I do however have an uncle that is a bit of a creep. Makes me sick but my grandma always sticks by him. The rest of the males in my family are far from creeps so he's just a one off!

Also I think a lot of people have shady pasta we don't always know about. Someone I worked with years ago got done for harassing females by text/social media (including harassing me). So much so he can only have supervised social media usage. Several years on, he appears to be a devoted family man (I am actually good friends with his brother so he mentions things). God knows if his partner knows about it. He still gives me creep vibes though. I seen him in a supermarket a while ago and the way he looks at you makes me feel uncomfortable.

Keke94LND · 01/09/2021 12:03

I know quite a few men who are creeps.. they aren't my friends, but I know them... my sisters friend is a creep, guy I know from uni who sent me an unsolicited dick pick is a creep, boys I know from school who used to inappropriately touch girls are creeps etc etc etc .. also remember, it's not one woman being harassed by one individual man each time, the men who do it probably harass several women throughout their lives.

ComtesseDeSpair · 01/09/2021 12:25

I don’t think it’s fair to assume that a large majority of men are creeps. It’s also not fair to assume that most wives have no clue their husbands are creeps.

There are hundreds (thousands?) of threads on this board from OPs who have just discovered their OH cheating, or messaging women inappropriately, or making creepy comments on attractive women’s social media, or using webcam sites, or secretly watching lots of niche porn involving e.g. upskirting or non-consent or teens; often going back for years. And so frequently the OP’s reaction to this is “I never for one moment thought he was capable of this, he’s a perfect gentleman in front of me, he always says how much he hates cheating / porn / sleazy men, everyone we know thinks he’s adorable.

It’s not that these women were stupid or deluded before their discovery. It’s just that most creepy men generally hide it very well.

nameisnotimportant · 01/09/2021 12:46

My first boyfriend was an absolute creep and still is. I shudder just at the though of him. I'm sure he's constantly creeping around harassing random women. My dad is also a complete chauvinistic prick but not a creep at all. My husband is one of the kindest most considerate people alive and definitely not a creep.

Chippingbird23 · 01/09/2021 14:50

My step dad who was having an affair when my mum was pregnant with my brother. Not coming home from work , always out having affairs . His first wife even told my mum not to marry him he was a real creep.

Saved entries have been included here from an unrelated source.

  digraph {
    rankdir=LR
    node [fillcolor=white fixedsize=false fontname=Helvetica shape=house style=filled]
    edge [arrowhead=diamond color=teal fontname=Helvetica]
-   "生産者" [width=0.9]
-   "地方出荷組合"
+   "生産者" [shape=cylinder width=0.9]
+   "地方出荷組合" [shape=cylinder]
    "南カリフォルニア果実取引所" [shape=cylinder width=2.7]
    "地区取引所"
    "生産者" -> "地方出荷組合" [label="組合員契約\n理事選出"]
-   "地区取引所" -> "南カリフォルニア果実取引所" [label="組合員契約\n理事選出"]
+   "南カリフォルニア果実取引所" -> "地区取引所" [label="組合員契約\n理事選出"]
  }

On his own now in his old age but apparently a better man 🙄

FrankOrTheBeans · 01/09/2021 15:28

A man at my workplace (not a direct colleague) was recently fired by his company for sexually harassing my female colleagues as well as female colleagues in his own company. Inappropriately asking them out for drinks on their work phones and sending them illicit photos.

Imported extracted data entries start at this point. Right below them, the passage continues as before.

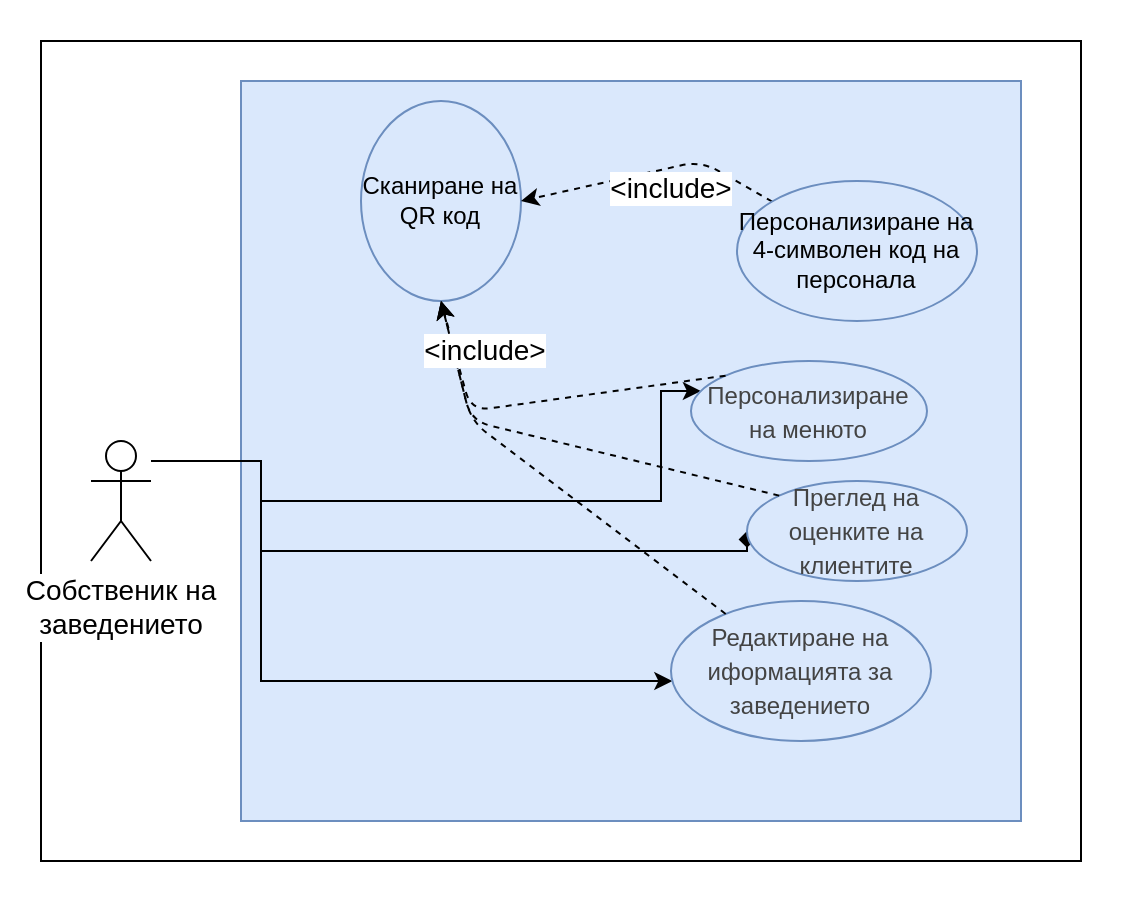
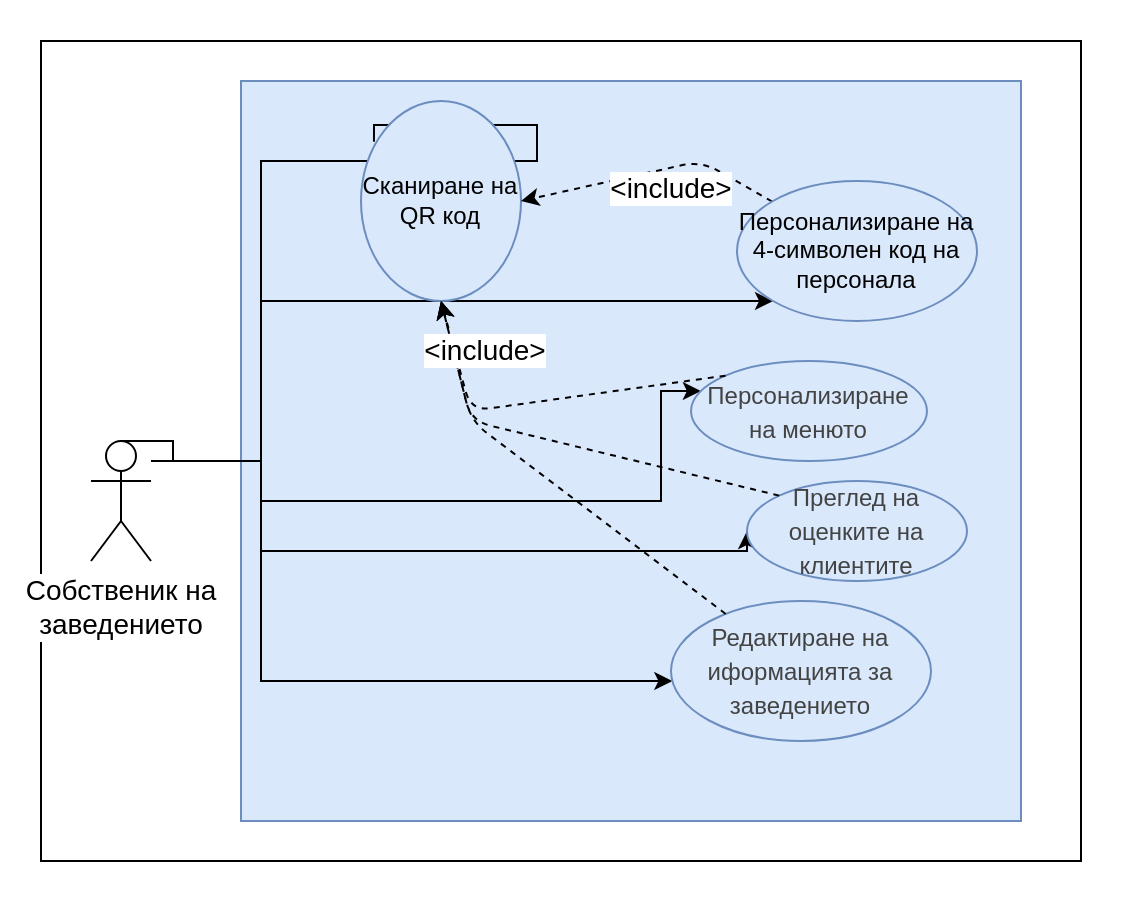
  <mxCell id="0" />
  <mxCell id="1" parent="0" />
  <mxCell id="2" value="" style="rounded=0;whiteSpace=wrap;html=1;" parent="1" vertex="1"><mxGeometry x="20" y="20" width="520" height="410" as="geometry" /></mxCell>
  <mxCell id="3" value="" style="rounded=0;whiteSpace=wrap;html=1;fillColor=#dae8fc;strokeColor=#6c8ebf;" parent="1" vertex="1"><mxGeometry x="120" y="40" width="390" height="370" as="geometry" /></mxCell>
+ <mxCell id="4" style="edgeStyle=orthogonalEdgeStyle;rounded=0;orthogonalLoop=1;jettySize=auto;html=1;exitX=0.5;exitY=0.5;exitDx=0;exitDy=0;exitPerimeter=0;endArrow=none;endFill=0;entryX=0.081;entryY=0.204;entryDx=0;entryDy=0;entryPerimeter=0;" parent="1" source="9" target="10" edge="1"><mxGeometry relative="1" as="geometry"><mxPoint x="120" y="90.529" as="targetPoint" /><Array as="points"><mxPoint x="86" y="220" /><mxPoint x="86" y="230" /><mxPoint x="130" y="230" /><mxPoint x="130" y="80" /><mxPoint x="268" y="80" /><mxPoint x="268" y="62" /></Array></mxGeometry></mxCell>
  <mxCell id="5" style="edgeStyle=orthogonalEdgeStyle;rounded=0;orthogonalLoop=1;jettySize=auto;html=1;" parent="1" source="9" target="12" edge="1"><mxGeometry relative="1" as="geometry"><Array as="points"><mxPoint x="130" y="230" /><mxPoint x="130" y="250" /><mxPoint x="330" y="250" /><mxPoint x="330" y="195" /></Array></mxGeometry></mxCell>
- <mxCell id="6" style="edgeStyle=orthogonalEdgeStyle;rounded=0;orthogonalLoop=1;jettySize=auto;html=1;entryX=0;entryY=0.5;entryDx=0;entryDy=0;endArrow=diamond;" parent="1" source="9" target="11" edge="1"><mxGeometry relative="1" as="geometry"><Array as="points"><mxPoint x="130" y="230" /><mxPoint x="130" y="275" /></Array></mxGeometry></mxCell>
+ <mxCell id="6" style="edgeStyle=orthogonalEdgeStyle;rounded=0;orthogonalLoop=1;jettySize=auto;html=1;entryX=0;entryY=0.5;entryDx=0;entryDy=0;" parent="1" source="9" target="11" edge="1"><mxGeometry relative="1" as="geometry"><Array as="points"><mxPoint x="130" y="230" /><mxPoint x="130" y="275" /></Array></mxGeometry></mxCell>
  <mxCell id="7" style="edgeStyle=orthogonalEdgeStyle;rounded=0;orthogonalLoop=1;jettySize=auto;html=1;" parent="1" source="9" target="13" edge="1"><mxGeometry relative="1" as="geometry"><Array as="points"><mxPoint x="130" y="230" /><mxPoint x="130" y="340" /></Array></mxGeometry></mxCell>
+ <mxCell id="8" style="edgeStyle=orthogonalEdgeStyle;rounded=0;orthogonalLoop=1;jettySize=auto;html=1;" parent="1" source="9" target="16" edge="1"><mxGeometry relative="1" as="geometry"><Array as="points"><mxPoint x="130" y="230" /><mxPoint x="130" y="150" /></Array></mxGeometry></mxCell>
  <mxCell id="9" value="Собственик на &lt;br&gt;заведението" style="shape=umlActor;verticalLabelPosition=bottom;labelBackgroundColor=#ffffff;verticalAlign=top;html=1;outlineConnect=0;fontSize=14;" parent="1" vertex="1"><mxGeometry x="45" y="220" width="30" height="60" as="geometry" /></mxCell>
  <mxCell id="10" value="&lt;font style=&quot;font-size: 12px&quot;&gt;Сканиране на QR код&lt;/font&gt;" style="ellipse;whiteSpace=wrap;html=1;fillColor=#dae8fc;strokeColor=#6c8ebf;strokeWidth=1;" parent="1" vertex="1"><mxGeometry x="180" y="50" width="80" height="100" as="geometry" /></mxCell>
  <mxCell id="11" value="&lt;span id=&quot;docs-internal-guid-be74b429-7fff-a94e-79b3-cc88062923f7&quot;&gt;&lt;span style=&quot;font-family: &amp;#34;arial&amp;#34; ; color: rgb(67 , 67 , 67) ; background-color: transparent ; vertical-align: baseline ; white-space: pre-wrap&quot;&gt;&lt;font style=&quot;font-size: 12px&quot;&gt;Преглед на оценките на клиентите&lt;/font&gt;&lt;/span&gt;&lt;/span&gt;" style="ellipse;whiteSpace=wrap;html=1;strokeWidth=1;fontSize=14;fillColor=#dae8fc;strokeColor=#6c8ebf;" parent="1" vertex="1"><mxGeometry x="373" y="240" width="110" height="50" as="geometry" /></mxCell>
  <mxCell id="12" value="&lt;span id=&quot;docs-internal-guid-4d04b2e6-7fff-f190-9308-3c3c70a8bca8&quot;&gt;&lt;span style=&quot;font-family: &amp;#34;arial&amp;#34; ; color: rgb(67 , 67 , 67) ; background-color: transparent ; vertical-align: baseline ; white-space: pre-wrap&quot;&gt;&lt;font style=&quot;font-size: 12px&quot;&gt;Персонализиране на менюто&lt;/font&gt;&lt;/span&gt;&lt;/span&gt;" style="ellipse;whiteSpace=wrap;html=1;strokeWidth=1;fontSize=14;fillColor=#dae8fc;strokeColor=#6c8ebf;" parent="1" vertex="1"><mxGeometry x="345" y="180" width="118" height="50" as="geometry" /></mxCell>
  <mxCell id="13" value="&lt;span id=&quot;docs-internal-guid-4d04b2e6-7fff-f190-9308-3c3c70a8bca8&quot;&gt;&lt;span style=&quot;font-family: &amp;#34;arial&amp;#34; ; color: rgb(67 , 67 , 67) ; background-color: transparent ; vertical-align: baseline ; white-space: pre-wrap&quot;&gt;&lt;font style=&quot;font-size: 12px&quot;&gt;Редактиране на иформацията за заведението&lt;/font&gt;&lt;/span&gt;&lt;/span&gt;" style="ellipse;whiteSpace=wrap;html=1;strokeWidth=1;fontSize=14;fillColor=#dae8fc;strokeColor=#6c8ebf;" parent="1" vertex="1"><mxGeometry x="335" y="300" width="130" height="70" as="geometry" /></mxCell>
  <mxCell id="14" value="" style="endArrow=classic;html=1;fontSize=14;dashed=1;exitX=0;exitY=0;exitDx=0;exitDy=0;entryX=1;entryY=0.5;entryDx=0;entryDy=0;" parent="1" source="16" target="10" edge="1"><mxGeometry width="50" height="50" relative="1" as="geometry"><mxPoint x="235" y="200" as="sourcePoint" /><mxPoint x="193.581" y="125.154" as="targetPoint" /><Array as="points"><mxPoint x="350" y="80" /></Array></mxGeometry></mxCell>
  <mxCell id="15" value="&amp;lt;include&amp;gt;" style="text;html=1;align=center;verticalAlign=middle;resizable=0;points=[];;labelBackgroundColor=#ffffff;fontSize=14;" parent="14" vertex="1" connectable="0"><mxGeometry x="0.471" y="-3" relative="1" as="geometry"><mxPoint x="41.05" y="4.12" as="offset" /></mxGeometry></mxCell>
  <mxCell id="16" value="Персонализиране на 4-символен код на персонала" style="ellipse;whiteSpace=wrap;html=1;fillColor=#dae8fc;strokeColor=#6c8ebf;" parent="1" vertex="1"><mxGeometry x="368" y="90" width="120" height="70" as="geometry" /></mxCell>
  <mxCell id="17" value="" style="endArrow=classic;html=1;fontSize=14;dashed=1;exitX=0;exitY=0;exitDx=0;exitDy=0;entryX=0.5;entryY=1;entryDx=0;entryDy=0;" parent="1" source="12" target="10" edge="1"><mxGeometry width="50" height="50" relative="1" as="geometry"><mxPoint x="424" y="100" as="sourcePoint" /><mxPoint x="255" y="130" as="targetPoint" /><Array as="points"><mxPoint x="235" y="205" /></Array></mxGeometry></mxCell>
  <mxCell id="18" value="" style="endArrow=classic;html=1;fontSize=14;dashed=1;exitX=0;exitY=0;exitDx=0;exitDy=0;entryX=0.5;entryY=1;entryDx=0;entryDy=0;" parent="1" source="11" target="10" edge="1"><mxGeometry width="50" height="50" relative="1" as="geometry"><mxPoint x="444" y="120" as="sourcePoint" /><mxPoint x="275" y="150" as="targetPoint" /><Array as="points"><mxPoint x="235" y="210" /></Array></mxGeometry></mxCell>
  <mxCell id="19" value="" style="endArrow=classic;html=1;fontSize=14;dashed=1;entryX=0.5;entryY=1;entryDx=0;entryDy=0;" parent="1" source="13" target="10" edge="1"><mxGeometry width="50" height="50" relative="1" as="geometry"><mxPoint x="454" y="130" as="sourcePoint" /><mxPoint x="285" y="160" as="targetPoint" /><Array as="points"><mxPoint x="235" y="210" /></Array></mxGeometry></mxCell>
  <mxCell id="20" value="&amp;lt;include&amp;gt;" style="text;html=1;align=center;verticalAlign=middle;resizable=0;points=[];;labelBackgroundColor=#ffffff;fontSize=14;" parent="1" vertex="1" connectable="0"><mxGeometry x="200.003" y="170" as="geometry"><mxPoint x="41.05" y="4.12" as="offset" /></mxGeometry></mxCell>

He's married. Wonder how he explained losing his job to his wife.

I was sexually assaulted at work by a male colleague. Again, he was married with kids.

The worst offenders were those husbands who stayed away during the week and went back at weekends. Board directors etc. Absolute sex pests and creeps!

I hoped these woman would find out what their husbands have been up to!!!

Topseyt · 01/09/2021 18:13

I remember a former colleague of DH's (at his previous employer) who definitely fell into the "creep" category. I came across him at the occasional social event and was always glad DH was always nearby.

I wasn't remotely surprised when I read in a well known daily newspaper that he had been dismissed from his job and had been convicted of date rape (rohypnol). It was one instance when the report in said newspaper was actually spot on. He did time in prison for it, rightly so.